### Work instructions
Return every line from the one with "وده و انتخابی عالی برای میزبانی وب است." through the one with "dosiahlo v USA rekordnú úroveň.", inclusive, exactly as it appears below.

### Source records
********

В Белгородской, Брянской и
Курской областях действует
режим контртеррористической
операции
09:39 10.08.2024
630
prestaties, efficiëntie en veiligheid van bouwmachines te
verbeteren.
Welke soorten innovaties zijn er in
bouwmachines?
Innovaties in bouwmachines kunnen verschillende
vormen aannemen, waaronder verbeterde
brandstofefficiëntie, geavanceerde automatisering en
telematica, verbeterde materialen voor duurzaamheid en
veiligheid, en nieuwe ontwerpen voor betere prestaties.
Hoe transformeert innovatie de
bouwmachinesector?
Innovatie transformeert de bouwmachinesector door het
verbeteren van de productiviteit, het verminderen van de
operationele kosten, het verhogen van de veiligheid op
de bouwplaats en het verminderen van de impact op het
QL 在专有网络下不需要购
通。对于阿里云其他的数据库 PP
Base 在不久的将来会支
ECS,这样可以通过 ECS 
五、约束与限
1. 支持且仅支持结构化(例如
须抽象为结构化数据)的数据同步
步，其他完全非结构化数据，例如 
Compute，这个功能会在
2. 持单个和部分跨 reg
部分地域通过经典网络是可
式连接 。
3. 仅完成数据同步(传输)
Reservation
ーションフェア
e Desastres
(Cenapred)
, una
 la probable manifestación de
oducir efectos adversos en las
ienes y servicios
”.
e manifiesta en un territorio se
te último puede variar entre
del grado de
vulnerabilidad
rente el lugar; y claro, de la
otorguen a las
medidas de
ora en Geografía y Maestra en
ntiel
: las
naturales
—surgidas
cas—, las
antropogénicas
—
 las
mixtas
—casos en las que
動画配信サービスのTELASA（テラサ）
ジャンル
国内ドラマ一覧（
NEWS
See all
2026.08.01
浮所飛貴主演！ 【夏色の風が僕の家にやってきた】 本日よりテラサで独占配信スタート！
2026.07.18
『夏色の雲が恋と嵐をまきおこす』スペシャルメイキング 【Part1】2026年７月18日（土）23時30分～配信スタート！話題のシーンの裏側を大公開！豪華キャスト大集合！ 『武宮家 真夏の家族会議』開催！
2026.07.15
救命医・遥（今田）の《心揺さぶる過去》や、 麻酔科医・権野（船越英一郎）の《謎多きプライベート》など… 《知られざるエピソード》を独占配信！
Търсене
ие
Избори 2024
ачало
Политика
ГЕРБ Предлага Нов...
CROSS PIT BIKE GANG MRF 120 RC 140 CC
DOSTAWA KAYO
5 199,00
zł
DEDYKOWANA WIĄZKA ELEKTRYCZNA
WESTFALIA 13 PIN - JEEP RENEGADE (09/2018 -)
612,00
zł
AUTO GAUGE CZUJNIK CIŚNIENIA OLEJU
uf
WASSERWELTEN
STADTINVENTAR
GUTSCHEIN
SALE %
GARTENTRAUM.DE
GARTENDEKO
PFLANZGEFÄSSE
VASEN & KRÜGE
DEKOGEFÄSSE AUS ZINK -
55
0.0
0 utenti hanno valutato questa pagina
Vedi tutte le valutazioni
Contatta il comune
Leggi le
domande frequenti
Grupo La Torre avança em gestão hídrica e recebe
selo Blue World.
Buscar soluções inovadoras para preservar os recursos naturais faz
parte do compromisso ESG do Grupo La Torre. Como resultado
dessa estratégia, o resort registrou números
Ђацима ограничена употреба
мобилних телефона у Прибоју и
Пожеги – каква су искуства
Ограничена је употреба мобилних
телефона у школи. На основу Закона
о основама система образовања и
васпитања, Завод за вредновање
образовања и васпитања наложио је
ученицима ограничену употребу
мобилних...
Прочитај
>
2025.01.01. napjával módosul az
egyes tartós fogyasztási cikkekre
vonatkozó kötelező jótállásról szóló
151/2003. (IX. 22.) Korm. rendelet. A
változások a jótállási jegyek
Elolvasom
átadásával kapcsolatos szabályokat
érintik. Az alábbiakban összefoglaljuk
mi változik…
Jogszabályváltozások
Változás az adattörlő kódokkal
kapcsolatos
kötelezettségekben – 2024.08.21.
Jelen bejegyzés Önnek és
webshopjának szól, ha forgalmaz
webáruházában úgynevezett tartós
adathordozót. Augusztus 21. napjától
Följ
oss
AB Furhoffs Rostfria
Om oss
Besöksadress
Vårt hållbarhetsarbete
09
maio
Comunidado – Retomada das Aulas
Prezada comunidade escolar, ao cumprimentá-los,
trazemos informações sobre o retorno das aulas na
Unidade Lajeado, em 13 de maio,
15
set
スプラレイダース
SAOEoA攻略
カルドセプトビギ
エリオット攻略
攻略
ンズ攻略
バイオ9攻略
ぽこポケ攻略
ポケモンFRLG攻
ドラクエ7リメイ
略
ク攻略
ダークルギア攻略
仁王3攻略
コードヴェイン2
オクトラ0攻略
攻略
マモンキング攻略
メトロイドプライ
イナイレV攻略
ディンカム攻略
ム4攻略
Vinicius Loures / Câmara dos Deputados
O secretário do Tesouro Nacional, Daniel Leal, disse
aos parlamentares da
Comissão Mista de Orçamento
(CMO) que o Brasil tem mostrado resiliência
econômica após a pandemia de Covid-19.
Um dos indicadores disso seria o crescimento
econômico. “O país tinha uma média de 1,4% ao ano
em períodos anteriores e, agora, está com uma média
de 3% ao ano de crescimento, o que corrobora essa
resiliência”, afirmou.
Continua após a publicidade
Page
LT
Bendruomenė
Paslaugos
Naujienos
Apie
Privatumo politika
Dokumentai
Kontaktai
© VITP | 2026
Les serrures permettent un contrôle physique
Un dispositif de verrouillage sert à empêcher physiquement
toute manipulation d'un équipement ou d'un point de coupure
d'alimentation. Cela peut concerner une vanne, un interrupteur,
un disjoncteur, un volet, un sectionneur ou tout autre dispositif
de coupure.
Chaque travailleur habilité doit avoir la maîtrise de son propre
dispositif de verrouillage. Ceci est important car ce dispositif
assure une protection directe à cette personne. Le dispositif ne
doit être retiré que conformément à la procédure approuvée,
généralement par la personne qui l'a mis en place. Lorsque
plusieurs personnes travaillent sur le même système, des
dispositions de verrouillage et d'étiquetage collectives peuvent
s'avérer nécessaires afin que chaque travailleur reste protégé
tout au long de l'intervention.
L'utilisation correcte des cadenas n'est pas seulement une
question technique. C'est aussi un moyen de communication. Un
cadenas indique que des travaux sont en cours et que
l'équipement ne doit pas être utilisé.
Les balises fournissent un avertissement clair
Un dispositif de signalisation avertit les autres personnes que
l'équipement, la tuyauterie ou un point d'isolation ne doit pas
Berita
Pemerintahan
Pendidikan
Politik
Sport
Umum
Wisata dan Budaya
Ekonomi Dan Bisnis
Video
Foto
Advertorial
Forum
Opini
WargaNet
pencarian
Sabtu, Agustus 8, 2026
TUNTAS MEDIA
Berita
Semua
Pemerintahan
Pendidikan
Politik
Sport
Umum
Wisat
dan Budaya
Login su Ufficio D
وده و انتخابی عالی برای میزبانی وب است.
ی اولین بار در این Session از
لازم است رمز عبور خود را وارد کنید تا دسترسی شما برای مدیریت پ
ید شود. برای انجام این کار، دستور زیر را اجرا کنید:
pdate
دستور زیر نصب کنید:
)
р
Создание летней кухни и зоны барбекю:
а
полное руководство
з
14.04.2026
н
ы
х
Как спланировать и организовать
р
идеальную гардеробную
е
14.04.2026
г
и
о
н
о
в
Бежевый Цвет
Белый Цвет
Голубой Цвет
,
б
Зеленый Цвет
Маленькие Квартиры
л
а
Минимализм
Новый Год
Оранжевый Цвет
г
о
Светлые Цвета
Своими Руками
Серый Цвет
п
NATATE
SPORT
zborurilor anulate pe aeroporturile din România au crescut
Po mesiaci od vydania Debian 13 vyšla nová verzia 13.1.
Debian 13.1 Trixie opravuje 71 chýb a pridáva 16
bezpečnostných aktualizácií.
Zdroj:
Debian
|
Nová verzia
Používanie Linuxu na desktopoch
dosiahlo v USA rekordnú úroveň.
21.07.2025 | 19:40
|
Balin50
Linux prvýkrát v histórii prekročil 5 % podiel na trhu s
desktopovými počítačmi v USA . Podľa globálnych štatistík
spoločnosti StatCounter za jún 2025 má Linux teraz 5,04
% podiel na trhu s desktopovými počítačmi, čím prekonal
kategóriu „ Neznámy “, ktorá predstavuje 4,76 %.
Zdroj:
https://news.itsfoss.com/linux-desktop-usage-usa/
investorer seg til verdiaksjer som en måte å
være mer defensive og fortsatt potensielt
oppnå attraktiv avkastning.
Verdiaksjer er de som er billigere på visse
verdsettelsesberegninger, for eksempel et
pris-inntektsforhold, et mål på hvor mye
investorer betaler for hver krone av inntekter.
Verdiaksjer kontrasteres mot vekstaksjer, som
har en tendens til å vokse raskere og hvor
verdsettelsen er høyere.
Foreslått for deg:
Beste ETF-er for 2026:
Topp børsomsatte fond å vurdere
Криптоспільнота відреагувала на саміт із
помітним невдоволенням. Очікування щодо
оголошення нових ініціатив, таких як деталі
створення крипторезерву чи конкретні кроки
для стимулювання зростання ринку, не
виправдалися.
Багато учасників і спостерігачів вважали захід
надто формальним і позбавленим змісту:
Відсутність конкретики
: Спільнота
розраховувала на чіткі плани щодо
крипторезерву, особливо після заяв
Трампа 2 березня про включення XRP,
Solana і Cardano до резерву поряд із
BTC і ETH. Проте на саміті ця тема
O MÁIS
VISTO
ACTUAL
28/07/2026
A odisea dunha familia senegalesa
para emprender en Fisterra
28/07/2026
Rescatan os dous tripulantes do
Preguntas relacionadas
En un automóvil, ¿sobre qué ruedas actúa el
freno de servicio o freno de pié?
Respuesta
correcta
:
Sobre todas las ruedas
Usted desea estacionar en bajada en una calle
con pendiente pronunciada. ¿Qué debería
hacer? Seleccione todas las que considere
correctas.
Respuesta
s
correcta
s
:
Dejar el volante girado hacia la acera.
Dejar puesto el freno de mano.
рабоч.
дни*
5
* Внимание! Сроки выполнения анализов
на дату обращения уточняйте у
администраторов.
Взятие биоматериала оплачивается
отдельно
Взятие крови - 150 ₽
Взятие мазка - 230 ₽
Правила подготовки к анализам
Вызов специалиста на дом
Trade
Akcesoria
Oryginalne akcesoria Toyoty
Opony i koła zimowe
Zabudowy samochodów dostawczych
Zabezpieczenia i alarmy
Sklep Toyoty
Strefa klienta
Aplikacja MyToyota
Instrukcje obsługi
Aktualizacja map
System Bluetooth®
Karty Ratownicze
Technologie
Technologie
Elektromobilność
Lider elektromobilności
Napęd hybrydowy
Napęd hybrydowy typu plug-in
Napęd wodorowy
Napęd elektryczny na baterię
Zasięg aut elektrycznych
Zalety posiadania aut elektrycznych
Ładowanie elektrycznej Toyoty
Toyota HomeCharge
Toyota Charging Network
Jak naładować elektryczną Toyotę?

********

### Answer to the exercise
وده و انتخابی عالی برای میزبانی وب است.
ی اولین بار در این Session از
لازم است رمز عبور خود را وارد کنید تا دسترسی شما برای مدیریت پ
ید شود. برای انجام این کار، دستور زیر را اجرا کنید:
pdate
دستور زیر نصب کنید:
)
р
Создание летней кухни и зоны барбекю:
а
полное руководство
з
14.04.2026
н
ы
х
Как спланировать и организовать
р
идеальную гардеробную
е
14.04.2026
г
и
о
н
о
в
Бежевый Цвет
Белый Цвет
Голубой Цвет
,
б
Зеленый Цвет
Маленькие Квартиры
л
а
Минимализм
Новый Год
Оранжевый Цвет
г
о
Светлые Цвета
Своими Руками
Серый Цвет
п
NATATE
SPORT
zborurilor anulate pe aeroporturile din România au crescut
Po mesiaci od vydania Debian 13 vyšla nová verzia 13.1.
Debian 13.1 Trixie opravuje 71 chýb a pridáva 16
bezpečnostných aktualizácií.
Zdroj:
Debian
|
Nová verzia
Používanie Linuxu na desktopoch
dosiahlo v USA rekordnú úroveň.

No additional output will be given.